We found that the maximum likelihood criterion coupled with the simulated annealing search method gave the correct order more often than using the weighted least-squares criterion with the stepwise algorithm from JoinMap. Analysis using a combination of the simulated annealing and branch-and-bound algorithms to minimise the SARF criterion gave results almost identical to the maximum likelihood criterion. This result differs from that of Shields et al (1991), who found weighted least squares (with or without an error probability) to recover the correct locus order more often. It seems likely that the stepwise method may not always find the optimal value of the criterion. Combination of the simulated annealing and the branch-and-bound algorithms, which do guarantee to optimise a criterion, with weighted least squares, seems a promising technique.

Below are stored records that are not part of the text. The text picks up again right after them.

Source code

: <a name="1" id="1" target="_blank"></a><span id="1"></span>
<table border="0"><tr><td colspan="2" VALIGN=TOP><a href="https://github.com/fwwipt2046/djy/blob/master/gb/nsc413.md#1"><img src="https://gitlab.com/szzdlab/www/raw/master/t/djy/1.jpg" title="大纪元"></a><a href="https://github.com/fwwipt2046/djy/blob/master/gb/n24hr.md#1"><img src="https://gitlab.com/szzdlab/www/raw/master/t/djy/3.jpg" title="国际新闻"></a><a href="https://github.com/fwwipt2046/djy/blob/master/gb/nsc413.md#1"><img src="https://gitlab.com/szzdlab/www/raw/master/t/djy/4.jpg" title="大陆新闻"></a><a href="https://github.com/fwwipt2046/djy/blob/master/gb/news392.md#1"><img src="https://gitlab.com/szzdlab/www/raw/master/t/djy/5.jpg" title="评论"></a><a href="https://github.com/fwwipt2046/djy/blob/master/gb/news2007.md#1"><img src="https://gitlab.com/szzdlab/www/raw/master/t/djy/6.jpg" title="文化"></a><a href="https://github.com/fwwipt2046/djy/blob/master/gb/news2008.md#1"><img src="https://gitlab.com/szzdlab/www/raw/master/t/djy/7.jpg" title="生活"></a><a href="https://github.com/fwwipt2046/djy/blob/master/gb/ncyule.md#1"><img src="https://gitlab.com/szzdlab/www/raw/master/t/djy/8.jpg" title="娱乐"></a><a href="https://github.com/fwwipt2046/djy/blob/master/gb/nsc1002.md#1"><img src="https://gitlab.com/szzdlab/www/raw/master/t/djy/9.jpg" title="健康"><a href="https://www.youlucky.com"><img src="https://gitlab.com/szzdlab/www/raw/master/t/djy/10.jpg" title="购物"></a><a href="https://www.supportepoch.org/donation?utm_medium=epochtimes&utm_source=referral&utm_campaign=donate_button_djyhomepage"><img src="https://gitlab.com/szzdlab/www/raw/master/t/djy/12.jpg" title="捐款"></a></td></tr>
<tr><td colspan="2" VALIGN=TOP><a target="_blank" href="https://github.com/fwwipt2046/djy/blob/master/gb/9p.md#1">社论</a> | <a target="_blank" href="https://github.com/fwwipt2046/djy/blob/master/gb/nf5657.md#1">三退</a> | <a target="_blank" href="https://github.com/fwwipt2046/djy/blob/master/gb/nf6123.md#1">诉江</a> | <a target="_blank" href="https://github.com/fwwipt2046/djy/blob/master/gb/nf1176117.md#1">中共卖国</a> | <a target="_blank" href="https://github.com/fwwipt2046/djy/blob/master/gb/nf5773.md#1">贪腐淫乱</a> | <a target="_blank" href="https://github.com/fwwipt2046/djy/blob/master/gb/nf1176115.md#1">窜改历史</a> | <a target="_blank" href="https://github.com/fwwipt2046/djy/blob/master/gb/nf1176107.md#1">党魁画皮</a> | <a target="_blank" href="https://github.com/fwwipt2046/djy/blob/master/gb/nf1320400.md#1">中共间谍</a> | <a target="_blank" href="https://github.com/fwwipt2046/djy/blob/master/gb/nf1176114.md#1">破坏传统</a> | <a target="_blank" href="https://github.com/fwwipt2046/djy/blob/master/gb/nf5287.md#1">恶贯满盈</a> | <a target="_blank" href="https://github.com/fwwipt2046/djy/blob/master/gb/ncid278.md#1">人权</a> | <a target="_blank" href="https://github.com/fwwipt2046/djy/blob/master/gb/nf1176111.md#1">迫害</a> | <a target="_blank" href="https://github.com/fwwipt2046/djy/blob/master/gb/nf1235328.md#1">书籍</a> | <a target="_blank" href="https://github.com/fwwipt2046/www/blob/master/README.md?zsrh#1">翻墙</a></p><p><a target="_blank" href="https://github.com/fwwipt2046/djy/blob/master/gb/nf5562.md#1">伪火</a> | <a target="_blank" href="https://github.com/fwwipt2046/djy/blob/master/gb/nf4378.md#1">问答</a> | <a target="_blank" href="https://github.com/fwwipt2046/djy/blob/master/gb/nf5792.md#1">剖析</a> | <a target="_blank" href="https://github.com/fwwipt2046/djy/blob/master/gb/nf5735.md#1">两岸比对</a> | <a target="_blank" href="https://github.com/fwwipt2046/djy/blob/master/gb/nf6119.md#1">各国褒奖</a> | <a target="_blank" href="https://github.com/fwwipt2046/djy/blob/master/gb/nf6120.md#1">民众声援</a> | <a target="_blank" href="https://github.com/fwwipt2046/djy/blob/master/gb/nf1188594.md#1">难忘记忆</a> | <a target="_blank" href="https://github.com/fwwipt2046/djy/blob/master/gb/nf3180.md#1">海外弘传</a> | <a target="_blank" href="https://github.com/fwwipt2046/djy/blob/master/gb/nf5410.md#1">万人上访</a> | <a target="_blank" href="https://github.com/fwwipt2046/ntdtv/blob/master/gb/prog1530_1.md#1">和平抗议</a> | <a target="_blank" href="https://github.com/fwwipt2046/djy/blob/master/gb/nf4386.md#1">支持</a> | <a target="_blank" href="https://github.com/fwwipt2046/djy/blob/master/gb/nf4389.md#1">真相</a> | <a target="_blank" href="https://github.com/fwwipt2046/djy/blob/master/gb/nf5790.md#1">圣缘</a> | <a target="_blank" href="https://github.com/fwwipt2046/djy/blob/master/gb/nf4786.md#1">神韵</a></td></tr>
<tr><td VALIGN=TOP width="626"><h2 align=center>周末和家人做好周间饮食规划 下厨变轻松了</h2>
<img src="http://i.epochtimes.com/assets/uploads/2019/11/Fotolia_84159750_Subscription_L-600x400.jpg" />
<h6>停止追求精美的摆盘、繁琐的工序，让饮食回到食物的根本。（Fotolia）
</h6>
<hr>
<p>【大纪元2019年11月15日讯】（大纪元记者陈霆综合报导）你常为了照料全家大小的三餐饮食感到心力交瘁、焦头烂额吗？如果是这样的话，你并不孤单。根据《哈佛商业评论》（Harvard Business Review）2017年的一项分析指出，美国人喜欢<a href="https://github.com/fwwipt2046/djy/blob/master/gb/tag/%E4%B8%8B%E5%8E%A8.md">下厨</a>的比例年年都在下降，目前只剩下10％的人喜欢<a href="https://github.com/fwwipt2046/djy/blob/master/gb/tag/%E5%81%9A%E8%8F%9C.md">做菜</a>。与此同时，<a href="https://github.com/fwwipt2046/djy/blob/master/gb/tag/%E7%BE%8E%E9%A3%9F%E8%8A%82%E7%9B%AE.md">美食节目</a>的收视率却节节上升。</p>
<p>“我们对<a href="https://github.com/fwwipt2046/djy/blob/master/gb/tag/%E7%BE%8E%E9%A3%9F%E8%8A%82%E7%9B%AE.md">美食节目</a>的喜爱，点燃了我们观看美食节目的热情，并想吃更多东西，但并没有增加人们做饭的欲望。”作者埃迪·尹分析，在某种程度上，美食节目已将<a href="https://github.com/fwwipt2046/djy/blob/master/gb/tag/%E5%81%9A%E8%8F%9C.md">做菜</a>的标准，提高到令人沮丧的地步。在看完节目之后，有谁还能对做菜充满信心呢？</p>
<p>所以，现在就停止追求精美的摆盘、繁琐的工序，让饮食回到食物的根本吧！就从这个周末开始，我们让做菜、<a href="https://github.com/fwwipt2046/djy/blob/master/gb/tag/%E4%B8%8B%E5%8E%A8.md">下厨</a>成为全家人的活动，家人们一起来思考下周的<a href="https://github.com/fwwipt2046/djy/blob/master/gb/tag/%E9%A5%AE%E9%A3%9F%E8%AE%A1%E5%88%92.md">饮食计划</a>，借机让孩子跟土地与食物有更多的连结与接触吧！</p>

Missing values at the proportion investigated in this study had less effect than typing errors, but they reduced the number of correctly ordered maps, especially for a marker separation of 2 cM. The variability among the order in bootstrap replicates also increases when missing values are present. There was also a tendency for missing values to lead to slightly shorter map lengths for more widely separated markers, especially in the presence of distorted segregation ratios and/or when using weighted least squares. The presence of missing values in the marker data means that information about the number of true recombinations that have taken place along the chromosome is lost. In our simulation data, missing values were dispersed randomly throughout the data, but in experimental data the distribution is likely to be nonrandom, with some markers being difficult to score and so having more missing values than others. This may have more effect on the estimates of map order and length.

Segregation distortion at the level introduced in this study had very little effect on marker order or length. For doubled-haploid populations, segregation distortion does not affect the equation for the maximum likelihood estimate of the recombination fraction when a single locus on a chromosome causes differential viability, although problems arise in the form of biased recombination fraction estimates when more than one locus is involved (Lorieux et al, 1995). Cheng et al (1998) have proposed a method for inferring the presence of and mapping a locus causing distortion, which they refer to as a partial lethal-factor locus, and have applied this to the barley Steptoe–Morex population. There is scope for further research on checking the goodness of fit of a single locus affecting viability.